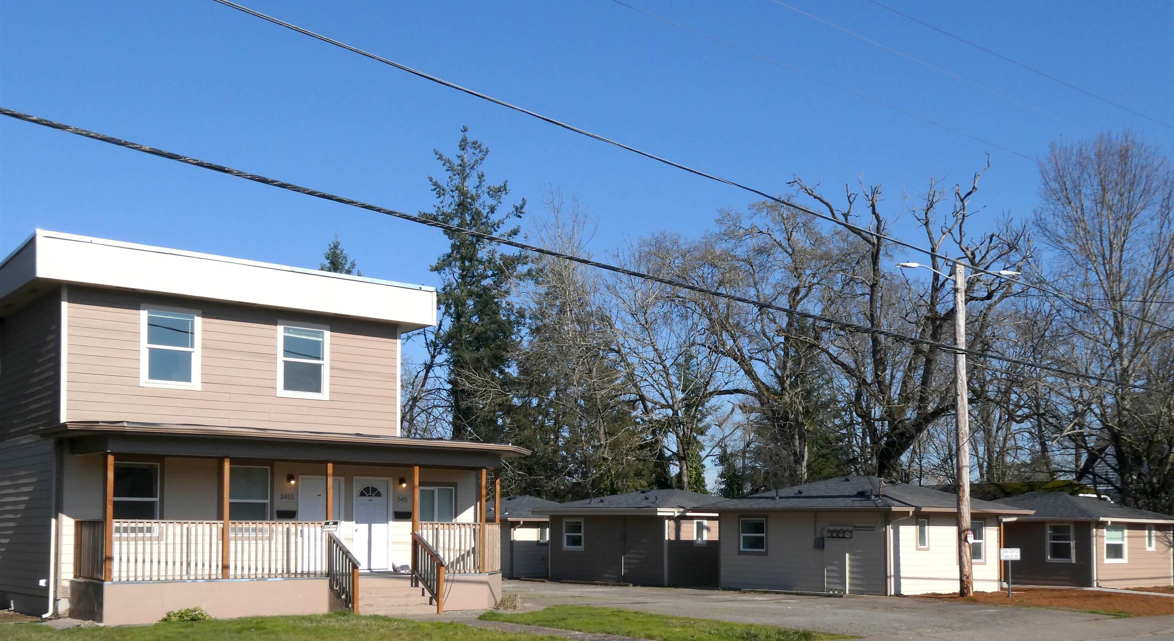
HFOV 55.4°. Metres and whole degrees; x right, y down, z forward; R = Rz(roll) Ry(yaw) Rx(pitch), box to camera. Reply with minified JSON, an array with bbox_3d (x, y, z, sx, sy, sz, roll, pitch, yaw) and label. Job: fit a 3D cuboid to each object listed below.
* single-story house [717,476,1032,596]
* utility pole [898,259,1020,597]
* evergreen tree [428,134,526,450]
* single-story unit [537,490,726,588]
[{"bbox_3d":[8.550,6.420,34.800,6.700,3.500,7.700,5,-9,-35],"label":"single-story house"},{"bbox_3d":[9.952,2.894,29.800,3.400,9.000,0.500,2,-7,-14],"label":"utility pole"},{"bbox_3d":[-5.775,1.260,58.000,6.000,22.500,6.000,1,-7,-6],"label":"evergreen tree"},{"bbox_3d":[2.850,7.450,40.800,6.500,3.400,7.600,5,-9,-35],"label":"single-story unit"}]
* * *
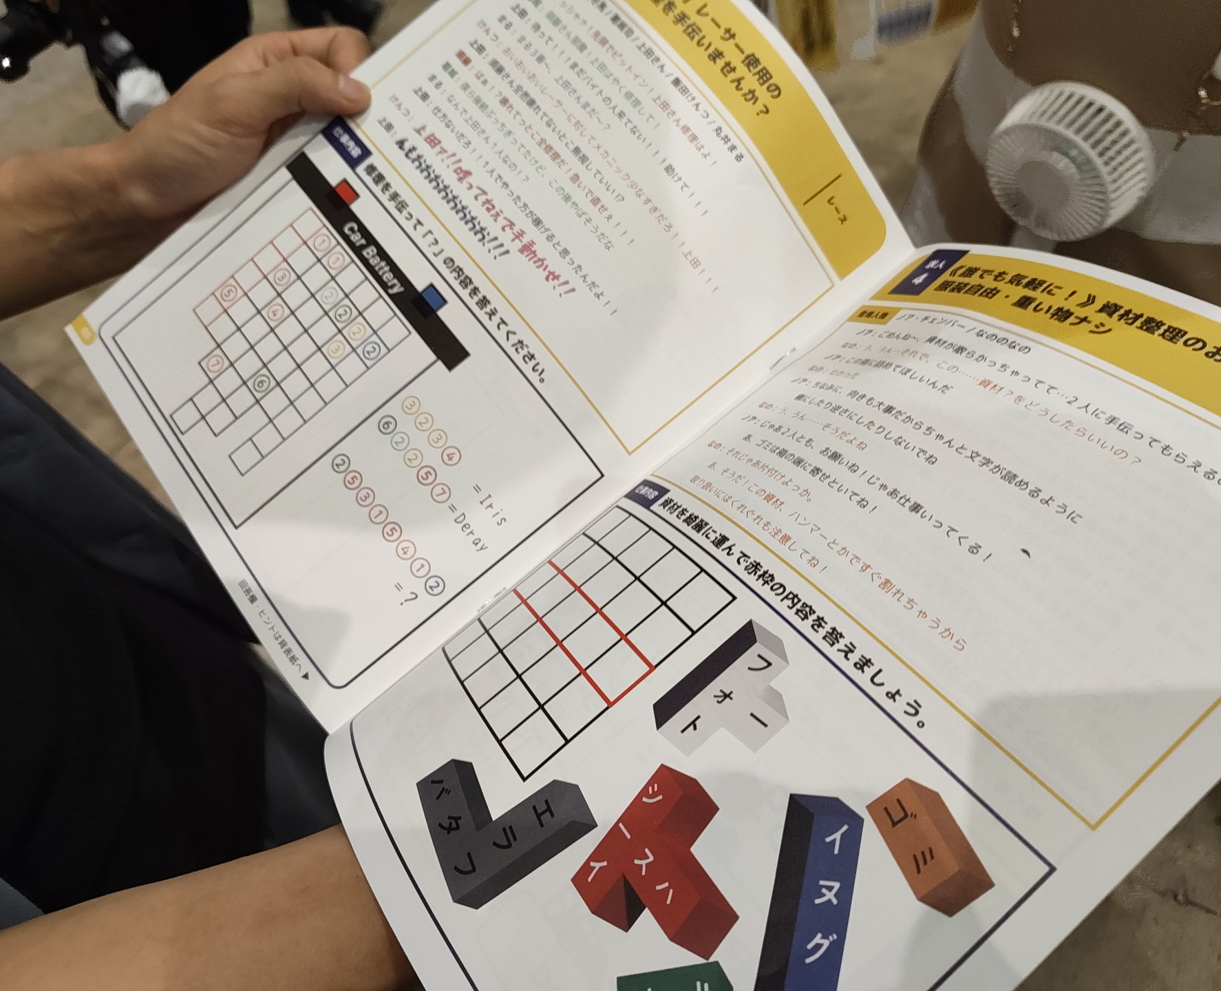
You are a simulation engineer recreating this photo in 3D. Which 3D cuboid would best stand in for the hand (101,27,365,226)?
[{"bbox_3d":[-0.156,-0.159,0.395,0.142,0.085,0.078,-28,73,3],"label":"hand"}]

● WHAT YOU WILL DO
Above are the records. Copy the lines beginning at the one that has "single-story house [717,476,1032,596]" and ending with the one that has "evergreen tree [428,134,526,450]", unchanged.

● RESULT OF THE TASK
* single-story house [717,476,1032,596]
* utility pole [898,259,1020,597]
* evergreen tree [428,134,526,450]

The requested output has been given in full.